● **THE RECORDS**
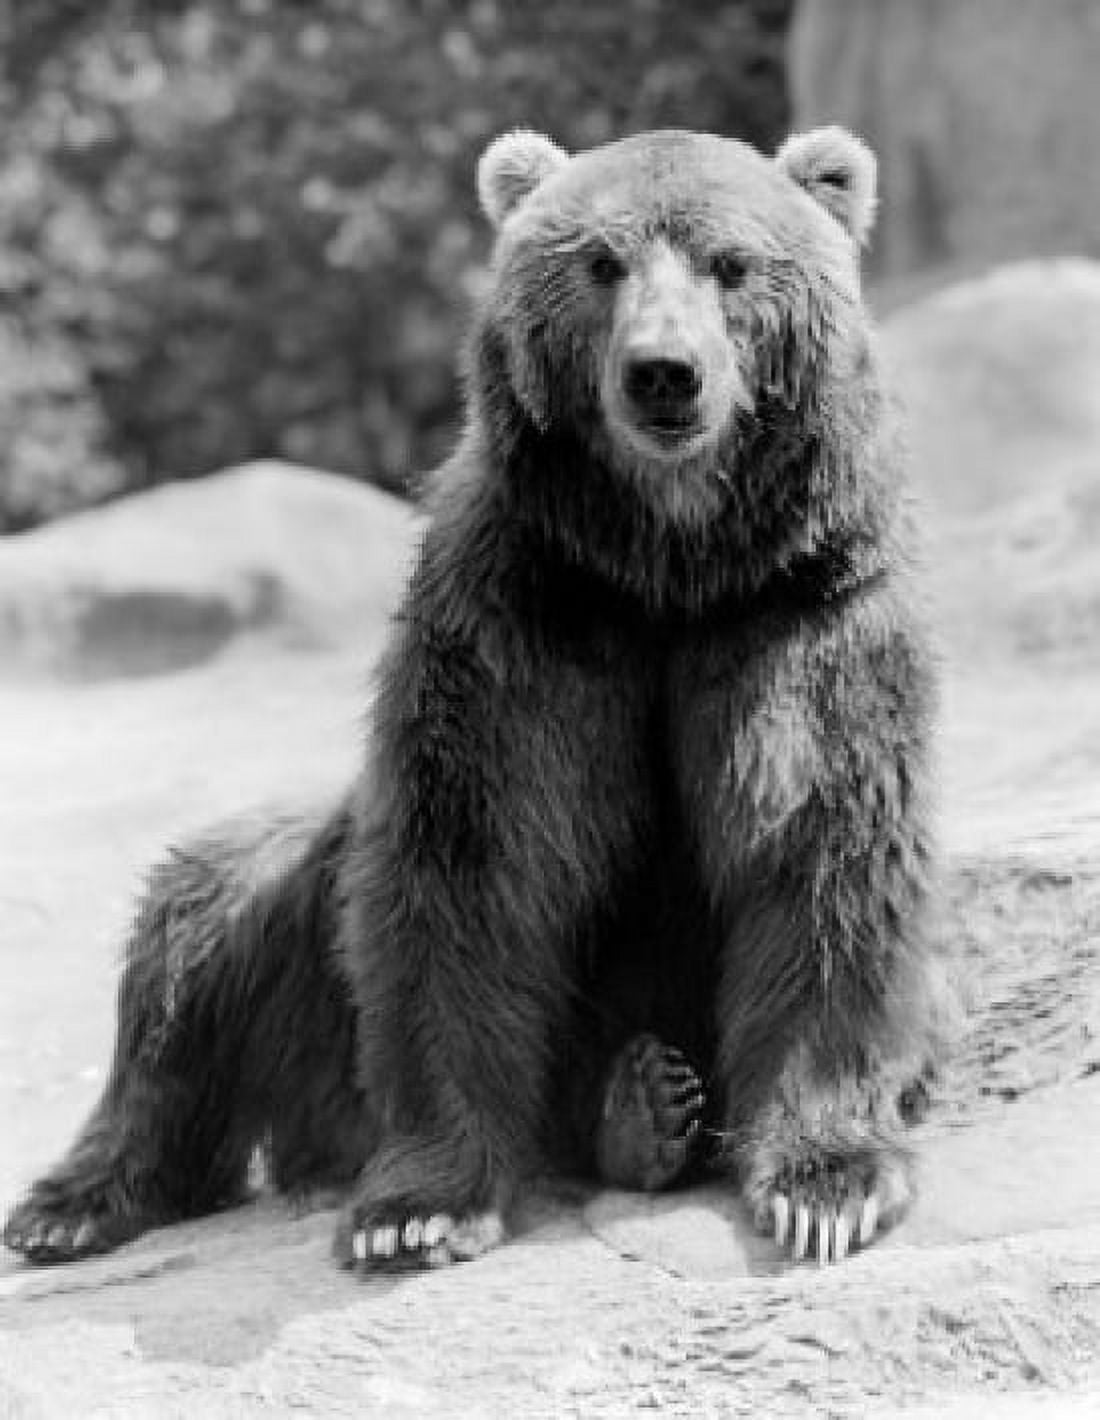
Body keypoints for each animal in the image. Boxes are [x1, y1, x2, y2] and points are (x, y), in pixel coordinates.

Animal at [4, 124, 942, 1272]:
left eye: (730, 263)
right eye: (601, 262)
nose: (663, 375)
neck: (666, 568)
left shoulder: (798, 610)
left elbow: (815, 844)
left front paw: (826, 1187)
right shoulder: (521, 618)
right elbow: (471, 862)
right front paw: (418, 1209)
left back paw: (645, 1106)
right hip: (304, 980)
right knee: (197, 922)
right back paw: (72, 1203)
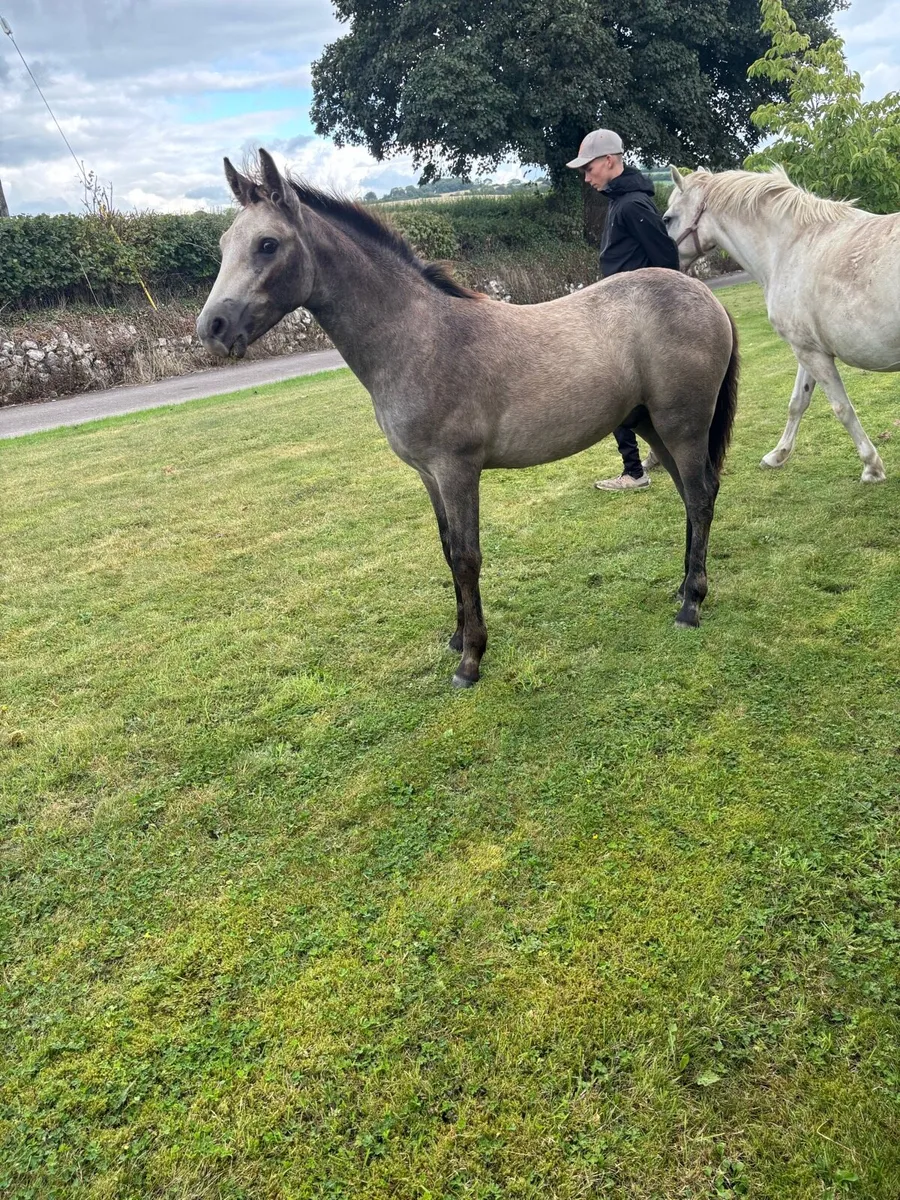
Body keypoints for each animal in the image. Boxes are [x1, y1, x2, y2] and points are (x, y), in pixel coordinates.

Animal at [197, 149, 739, 688]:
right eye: (224, 244)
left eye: (268, 244)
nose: (212, 328)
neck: (419, 337)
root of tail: (704, 295)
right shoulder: (429, 475)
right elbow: (445, 549)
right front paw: (458, 638)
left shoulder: (457, 470)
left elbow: (465, 556)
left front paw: (471, 660)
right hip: (654, 426)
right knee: (690, 496)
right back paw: (683, 589)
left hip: (683, 426)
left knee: (700, 496)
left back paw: (690, 605)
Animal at [663, 164, 898, 483]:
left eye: (668, 218)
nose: (667, 266)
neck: (792, 246)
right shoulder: (807, 349)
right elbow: (798, 402)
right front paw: (778, 455)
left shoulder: (811, 353)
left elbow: (841, 408)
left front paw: (872, 466)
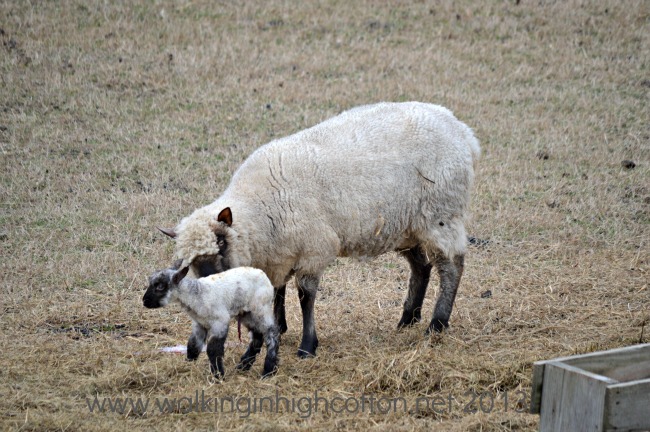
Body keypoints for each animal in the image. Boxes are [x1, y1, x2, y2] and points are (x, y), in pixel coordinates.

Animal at [142, 263, 280, 378]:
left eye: (160, 286)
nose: (144, 301)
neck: (196, 294)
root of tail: (263, 274)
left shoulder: (220, 321)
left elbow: (213, 349)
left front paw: (218, 376)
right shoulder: (199, 324)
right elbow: (193, 344)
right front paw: (188, 364)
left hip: (261, 308)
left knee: (272, 333)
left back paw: (268, 370)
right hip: (246, 314)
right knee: (257, 336)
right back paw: (243, 365)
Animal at [159, 101, 480, 358]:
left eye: (222, 243)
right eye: (189, 263)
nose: (210, 285)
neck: (257, 208)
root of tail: (461, 129)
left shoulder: (313, 248)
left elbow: (305, 296)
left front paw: (307, 346)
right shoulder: (279, 253)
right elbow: (276, 290)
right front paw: (279, 326)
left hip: (440, 214)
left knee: (451, 266)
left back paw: (437, 324)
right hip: (406, 224)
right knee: (421, 266)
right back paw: (408, 319)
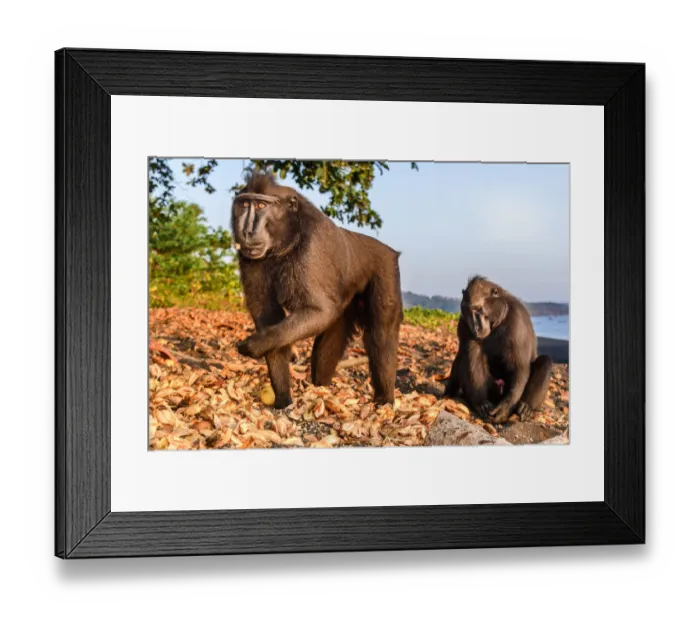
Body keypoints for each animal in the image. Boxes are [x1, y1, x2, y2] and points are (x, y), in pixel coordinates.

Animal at [231, 171, 403, 409]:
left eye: (261, 205)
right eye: (245, 204)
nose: (246, 231)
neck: (286, 241)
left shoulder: (311, 249)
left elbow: (320, 312)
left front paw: (255, 345)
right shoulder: (251, 259)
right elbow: (269, 317)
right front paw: (283, 398)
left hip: (386, 268)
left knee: (381, 332)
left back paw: (385, 399)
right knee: (333, 334)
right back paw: (321, 386)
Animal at [444, 276, 553, 424]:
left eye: (478, 309)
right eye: (468, 310)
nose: (476, 328)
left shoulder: (517, 320)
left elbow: (520, 367)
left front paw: (505, 407)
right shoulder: (463, 321)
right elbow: (461, 353)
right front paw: (448, 392)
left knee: (545, 361)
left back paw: (527, 408)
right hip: (493, 389)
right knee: (471, 346)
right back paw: (481, 403)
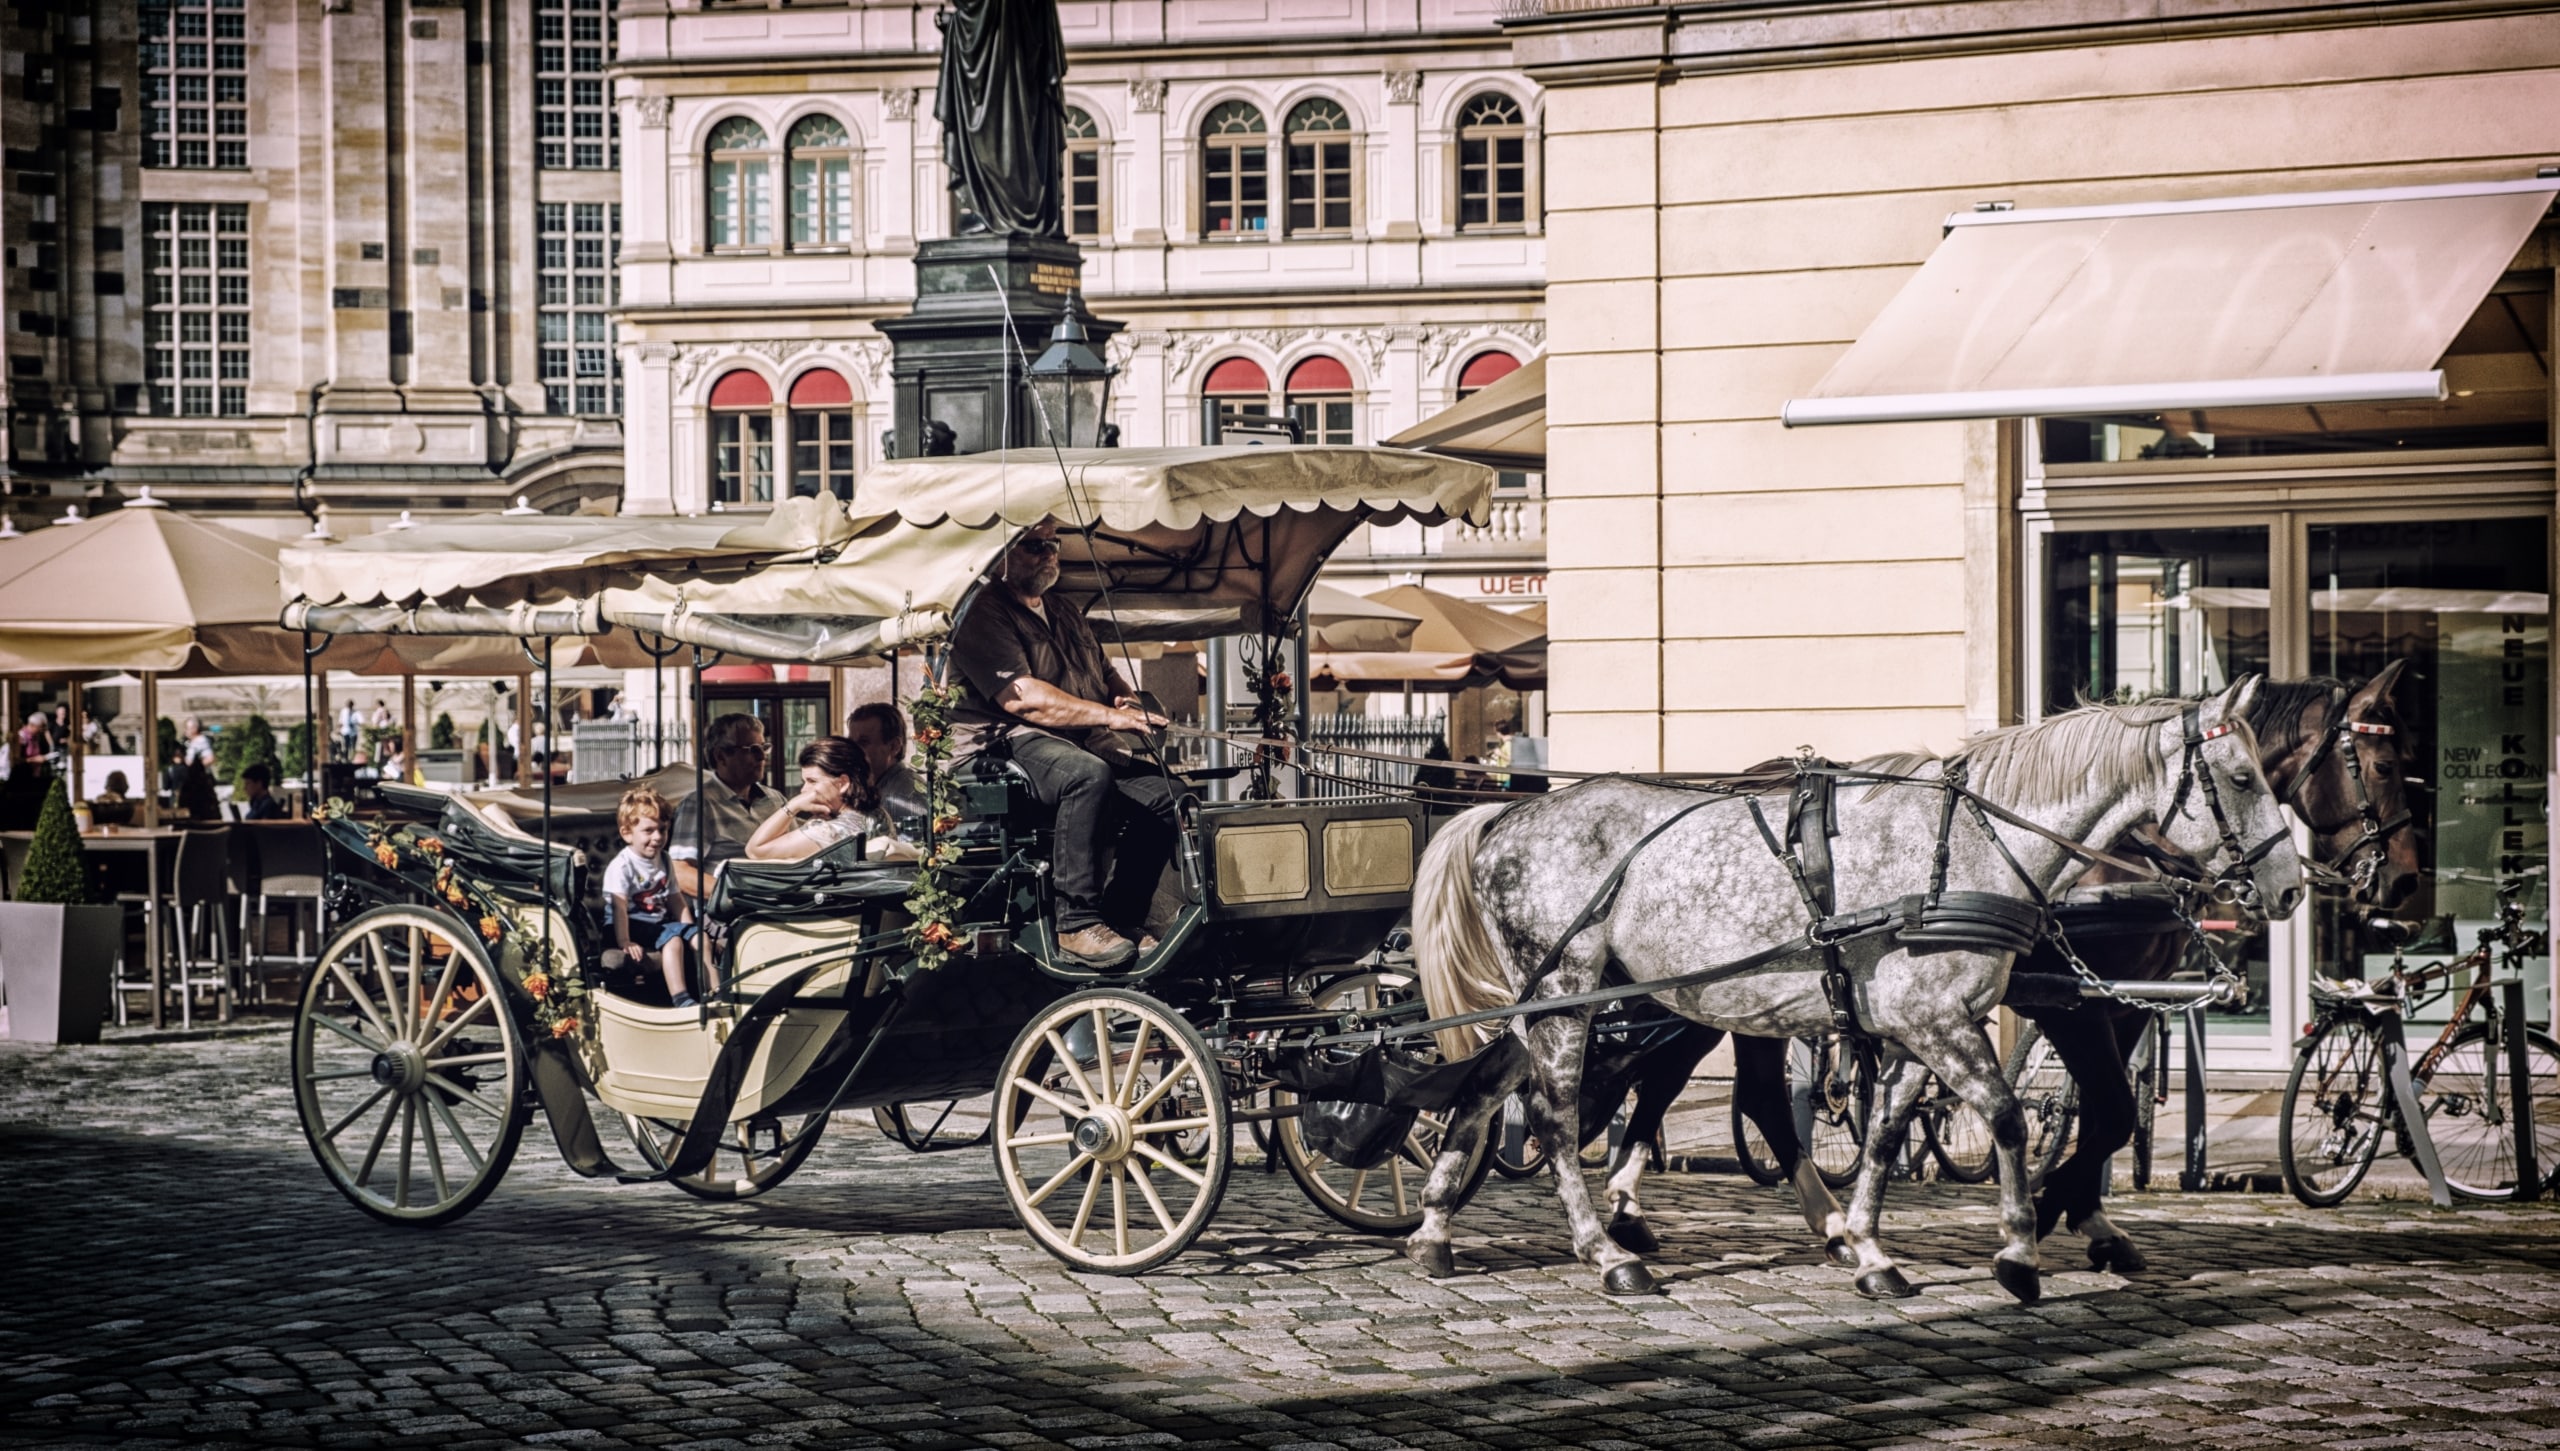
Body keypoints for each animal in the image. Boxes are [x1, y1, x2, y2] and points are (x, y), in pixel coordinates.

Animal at [1413, 680, 2314, 1305]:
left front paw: (1875, 1251)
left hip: (1554, 1000)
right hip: (1567, 994)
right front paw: (2019, 1251)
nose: (2291, 887)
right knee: (1558, 1117)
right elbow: (2011, 1117)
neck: (1979, 845)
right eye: (2241, 776)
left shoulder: (1925, 1025)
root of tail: (1504, 816)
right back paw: (1606, 1251)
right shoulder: (1948, 1020)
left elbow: (1884, 1132)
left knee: (1488, 1085)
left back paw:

● **ACTIVITY**
Leave every picture out, and transcribe the data above exactly as it reads.

● **SOLUTION FOR THIS TASK**
Body keypoints for each animal in the image. Boxes are [x1, y1, x2, y2] and points are (x, y), in pixel coordinates.

Animal at [4, 124, 942, 1272]:
left eye: (730, 263)
right eye: (601, 262)
nose: (663, 375)
neck: (666, 568)
left shoulder: (798, 610)
left elbow: (815, 844)
left front paw: (826, 1187)
right shoulder: (521, 618)
right elbow: (471, 862)
right front paw: (418, 1209)
left back paw: (645, 1106)
right hip: (304, 980)
right knee: (197, 922)
right back paw: (72, 1203)
Body keypoints for each animal in the image. Boxes are [x1, y1, x2, y2] and points are (x, y), in pixel coordinates.

Animal at [197, 149, 739, 688]:
right eye: (224, 244)
left eye: (268, 244)
nose: (212, 328)
neck: (419, 337)
root of tail: (704, 295)
right shoulder: (429, 475)
right elbow: (445, 549)
right front paw: (458, 638)
left shoulder: (457, 470)
left elbow: (465, 556)
left front paw: (471, 660)
right hip: (654, 426)
right knee: (690, 496)
right back paw: (683, 589)
left hip: (683, 426)
left knee: (700, 496)
left back paw: (690, 605)
Animal at [663, 164, 898, 483]:
left eye: (668, 218)
nose: (667, 266)
neck: (792, 246)
right shoulder: (807, 349)
right elbow: (798, 402)
right front paw: (778, 455)
left shoulder: (811, 353)
left elbow: (841, 408)
left front paw: (872, 466)
Body keypoints for each animal in the image. Boxes are [x1, y1, x2, y2] and points are (x, y), in pixel coordinates.

Animal at [142, 263, 280, 378]:
left eye: (160, 286)
nose: (144, 301)
neck: (196, 294)
root of tail: (263, 274)
left shoulder: (220, 321)
left elbow: (213, 349)
left front paw: (218, 376)
right shoulder: (199, 324)
right elbow: (193, 344)
right front paw: (188, 364)
left hip: (261, 308)
left knee: (272, 333)
left back paw: (268, 370)
right hip: (246, 314)
right knee: (257, 336)
right back paw: (243, 365)
Animal at [159, 101, 480, 358]:
left eye: (222, 243)
right eye: (189, 263)
nose: (210, 285)
neck: (257, 208)
root of tail: (461, 129)
left shoulder: (313, 248)
left elbow: (305, 296)
left front paw: (307, 346)
right shoulder: (279, 253)
right elbow: (276, 290)
right front paw: (279, 326)
left hip: (440, 214)
left knee: (451, 266)
left back paw: (437, 324)
right hip: (406, 224)
right knee: (421, 266)
right back paw: (408, 319)
Body keypoints for each animal in the image. Boxes are [x1, y1, x2, y2] and points are (x, y), in pixel coordinates.

Animal at [231, 171, 403, 409]:
left eye: (261, 205)
right eye: (245, 204)
nose: (246, 231)
neck: (286, 241)
left shoulder: (311, 249)
left elbow: (320, 312)
left front paw: (255, 345)
right shoulder: (251, 259)
right elbow: (269, 317)
right front paw: (283, 398)
left hip: (386, 268)
left knee: (381, 332)
left back paw: (385, 399)
right knee: (333, 334)
right back paw: (321, 386)
Animal at [444, 276, 553, 424]:
left eye: (478, 309)
right eye: (468, 310)
nose: (476, 328)
left shoulder: (517, 320)
left elbow: (520, 367)
left front paw: (505, 407)
right shoulder: (463, 321)
right elbow: (461, 353)
right front paw: (448, 392)
left knee: (545, 361)
left back paw: (527, 408)
right hip: (493, 389)
right knee: (471, 346)
right back paw: (481, 403)
Body keypoints for each animal in the image. Boxes are [x1, y1, x2, y2] and points are (x, y), in pixel coordinates.

Animal at [1413, 680, 2314, 1305]:
left front paw: (1875, 1251)
left hip: (1554, 1000)
right hip: (1567, 994)
right front paw: (2019, 1251)
nose: (2291, 887)
right knee: (1558, 1117)
right elbow: (2011, 1117)
neck: (1979, 845)
right eye: (2241, 776)
left shoulder: (1925, 1025)
root of tail: (1504, 816)
right back paw: (1606, 1251)
right shoulder: (1948, 1020)
left elbow: (1884, 1132)
left knee: (1488, 1085)
left back paw:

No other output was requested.